It’s no surprise middle-class shoplifting is on the rise – no one ever checks my bag | Zoe Williams
Classism and other assumptions mean that whenever I have an unidentified item in the bagging area, the assistant will wave it through
In the radical rise of shoplifting, during which retailers have been forced to hire private armies and stock their shelves with decoy versions of the pricier goods, a crime-driver besides gangs and the cost of living crisis has been observed: the middle-class crim who shoplifts with a sense of entitlement. The chair of Marks & Spencer, Archie Norman, described the attitude of some customers to self-checkouts: This didn't scan properly, or it's very difficult to scan these things through and I shop here all the time. It's not my fault - I'm owed it." The criminologist Emmeline Taylor said: They won't think of themselves as criminals; they will think they've cheated the system [and] the big retailers are the real criminals." Add to this self-righteousness and a growing appreciation of the thrill of theft, and the trend could really get out of hand.
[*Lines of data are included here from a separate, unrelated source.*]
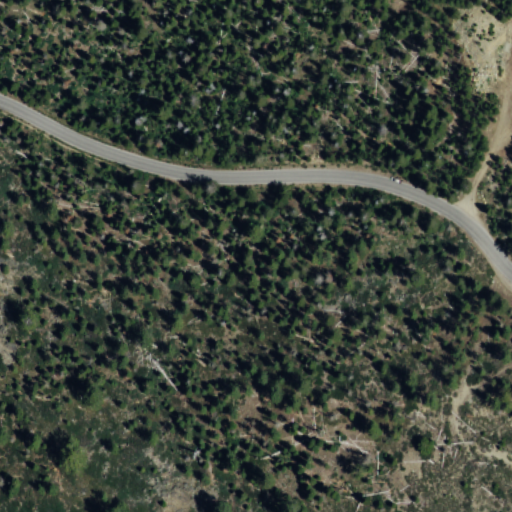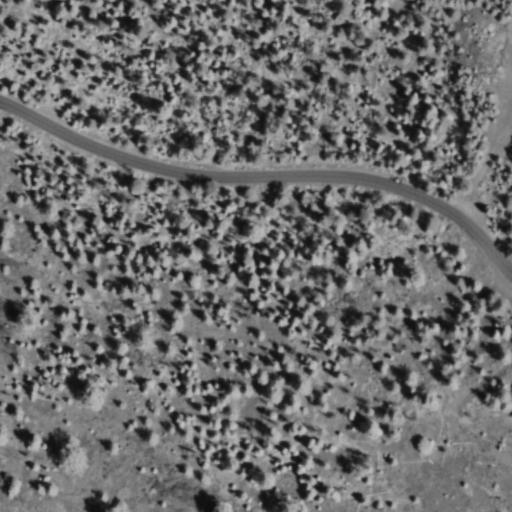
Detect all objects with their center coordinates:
road: (481, 163)
road: (262, 172)
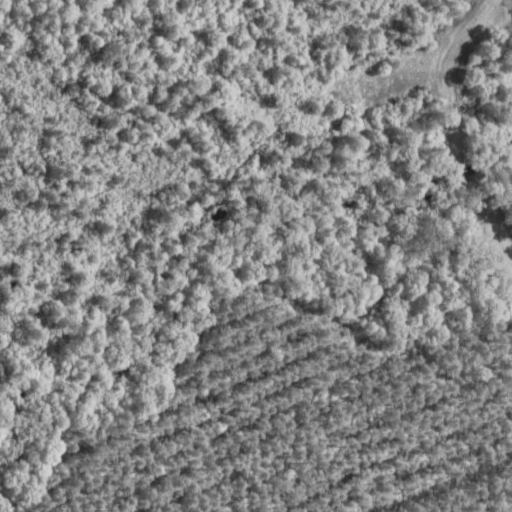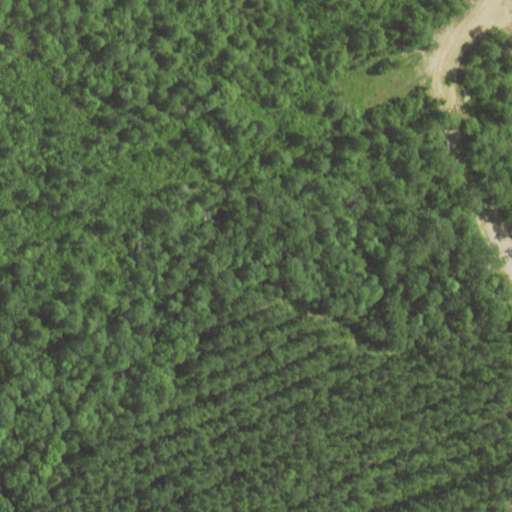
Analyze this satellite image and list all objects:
road: (477, 4)
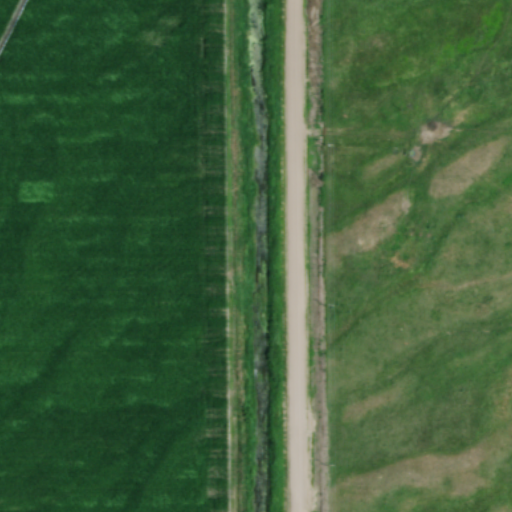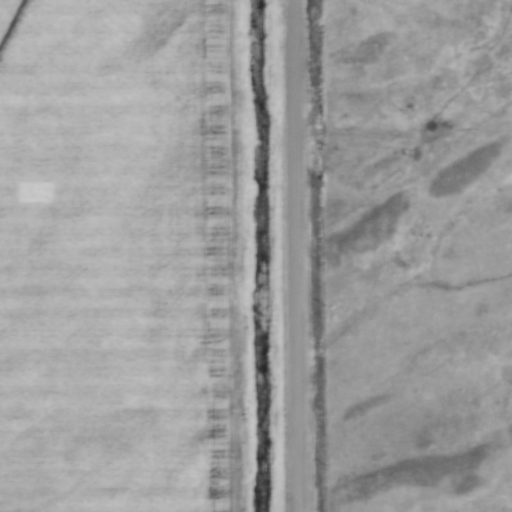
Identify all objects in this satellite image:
road: (297, 256)
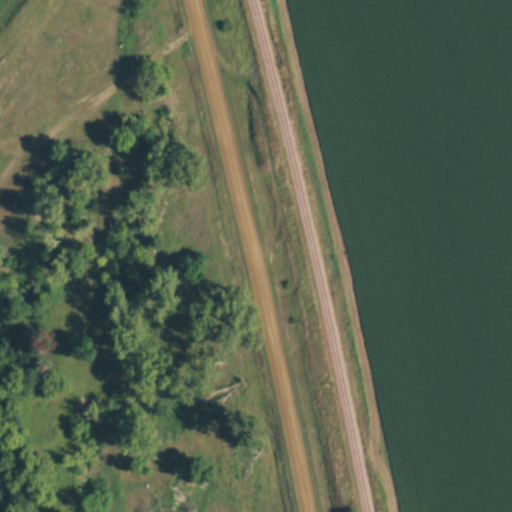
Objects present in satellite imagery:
railway: (314, 254)
road: (253, 255)
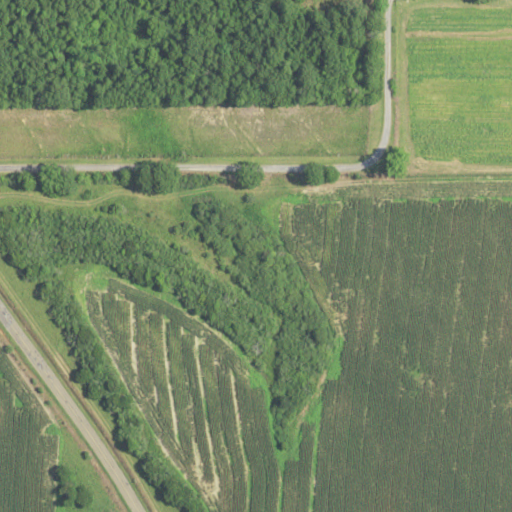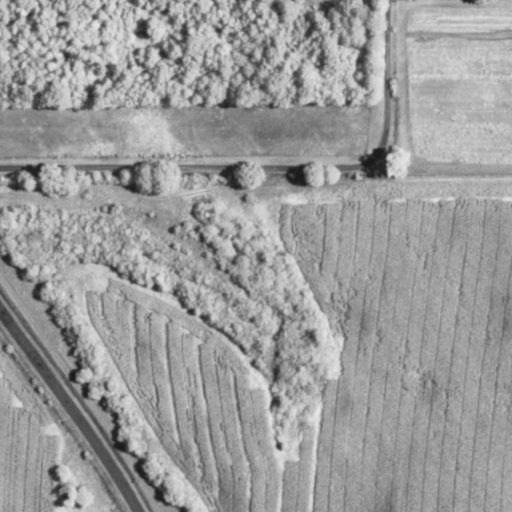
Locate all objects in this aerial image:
road: (266, 167)
road: (69, 410)
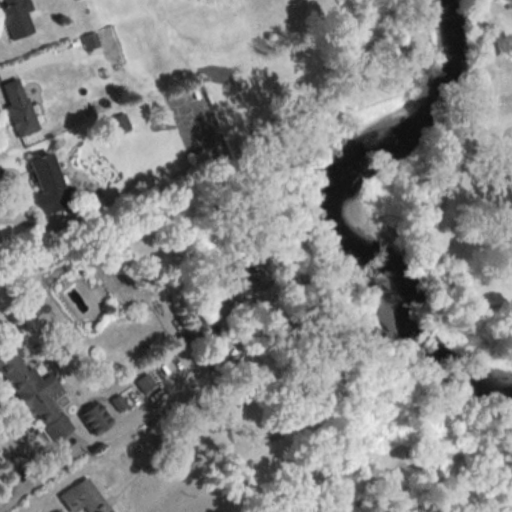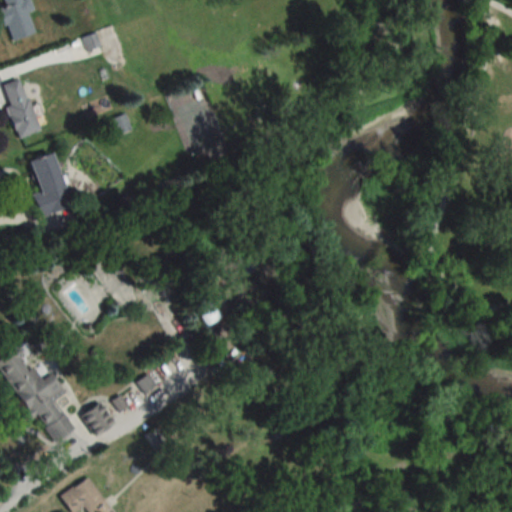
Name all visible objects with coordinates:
road: (498, 6)
building: (13, 18)
building: (14, 108)
building: (118, 122)
road: (442, 175)
building: (42, 184)
park: (462, 195)
river: (337, 208)
building: (142, 382)
building: (33, 394)
building: (91, 417)
building: (342, 431)
road: (35, 479)
building: (79, 498)
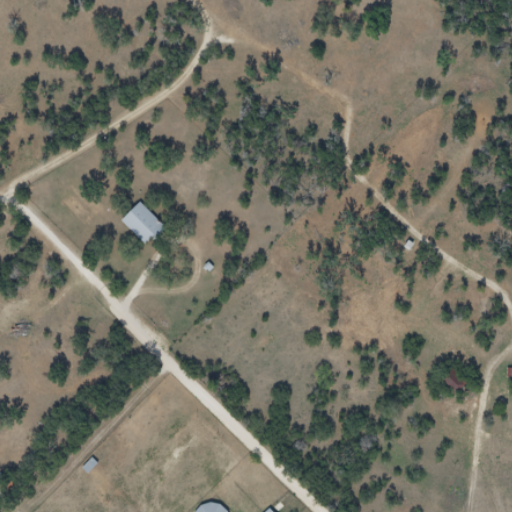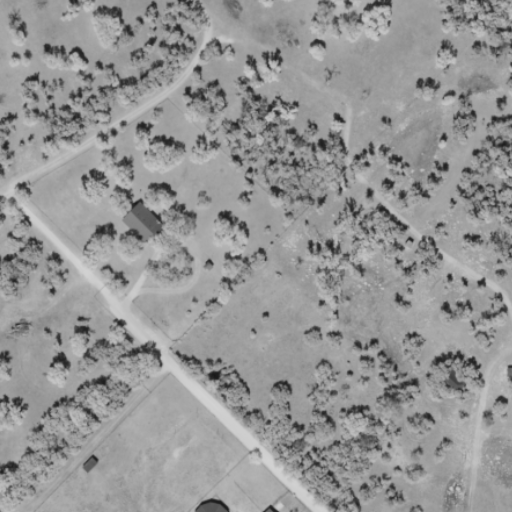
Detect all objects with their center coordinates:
building: (144, 225)
building: (149, 229)
road: (203, 394)
building: (214, 508)
building: (219, 511)
building: (271, 511)
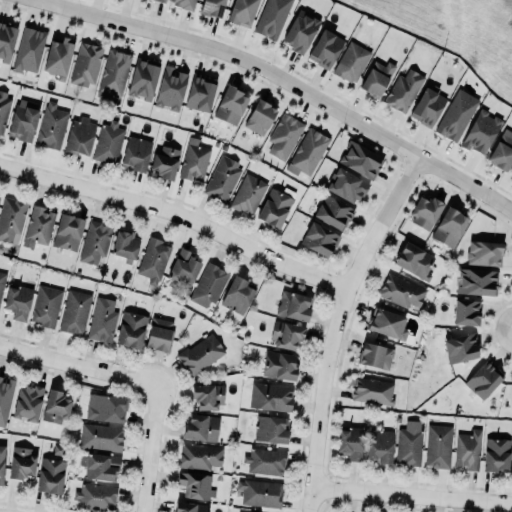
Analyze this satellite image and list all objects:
building: (163, 0)
building: (184, 3)
building: (212, 7)
building: (242, 11)
building: (271, 17)
building: (300, 31)
building: (7, 39)
building: (325, 48)
building: (29, 49)
building: (58, 57)
building: (352, 62)
building: (86, 64)
building: (114, 72)
building: (376, 77)
building: (143, 78)
road: (288, 80)
building: (170, 88)
building: (403, 90)
building: (200, 92)
building: (230, 104)
building: (428, 105)
building: (4, 108)
building: (456, 114)
building: (260, 117)
building: (23, 119)
building: (52, 125)
building: (481, 131)
building: (284, 135)
building: (80, 136)
building: (108, 142)
building: (502, 150)
building: (308, 152)
building: (136, 153)
building: (194, 160)
building: (361, 160)
building: (165, 162)
building: (222, 178)
building: (346, 185)
building: (248, 194)
building: (274, 207)
building: (333, 212)
building: (426, 212)
road: (178, 213)
building: (11, 217)
building: (38, 226)
building: (449, 226)
building: (68, 231)
building: (319, 239)
building: (95, 241)
building: (124, 245)
building: (484, 252)
building: (153, 260)
building: (414, 260)
building: (183, 269)
building: (2, 281)
building: (477, 281)
building: (209, 284)
building: (401, 291)
building: (237, 295)
building: (18, 301)
building: (293, 305)
building: (46, 306)
building: (75, 311)
building: (466, 312)
building: (102, 320)
road: (336, 323)
building: (388, 323)
building: (131, 329)
building: (159, 334)
building: (286, 334)
building: (461, 347)
building: (201, 353)
building: (375, 355)
building: (279, 364)
building: (484, 379)
road: (138, 383)
building: (511, 388)
building: (372, 390)
building: (207, 396)
building: (271, 396)
building: (5, 397)
building: (27, 402)
building: (55, 407)
building: (105, 407)
building: (201, 427)
building: (271, 429)
building: (101, 436)
building: (350, 442)
building: (409, 443)
building: (379, 445)
building: (438, 445)
building: (58, 449)
building: (468, 449)
building: (496, 454)
building: (200, 456)
building: (266, 461)
building: (21, 462)
building: (1, 465)
building: (100, 466)
building: (50, 475)
building: (195, 484)
building: (260, 493)
road: (412, 495)
building: (96, 496)
building: (190, 507)
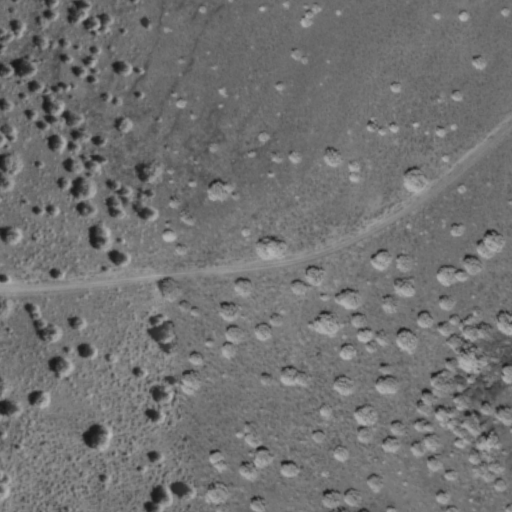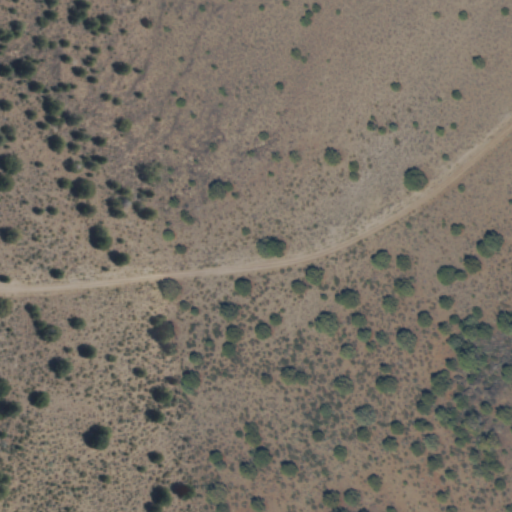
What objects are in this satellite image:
road: (277, 261)
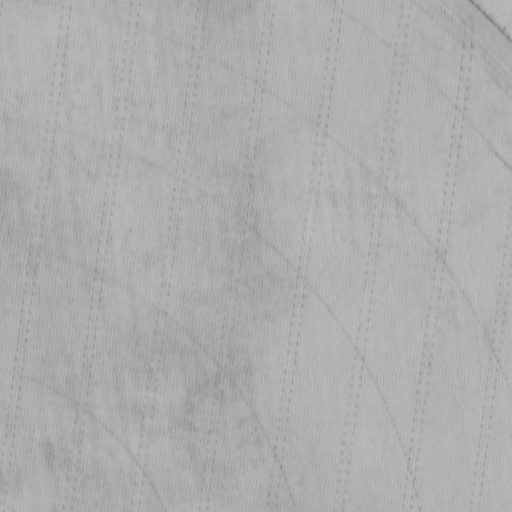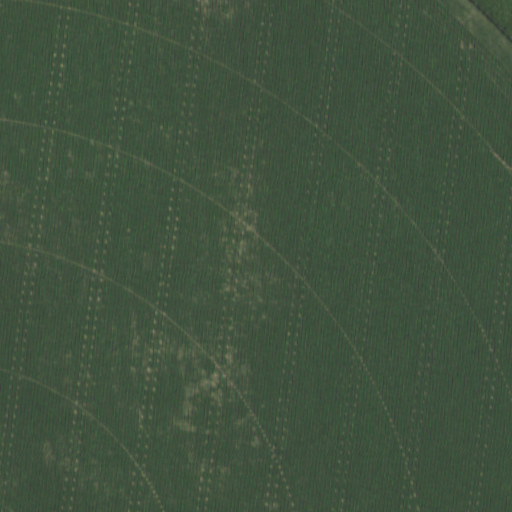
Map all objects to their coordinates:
crop: (252, 259)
There is something else, though. I interviewed the actor Stockard Channing once and she described some career doldrums with the elegant line: I couldn't get arrested." It floats back to me sometimes, because I now honestly believe I couldn't get arrested. Nobody checks my bag at bag checks. When there is an unidentified item in the bagging area (not because I'm shoplifting, but because self-checkouts do not, in fact, work that well), the assistant will wave it through without a glance.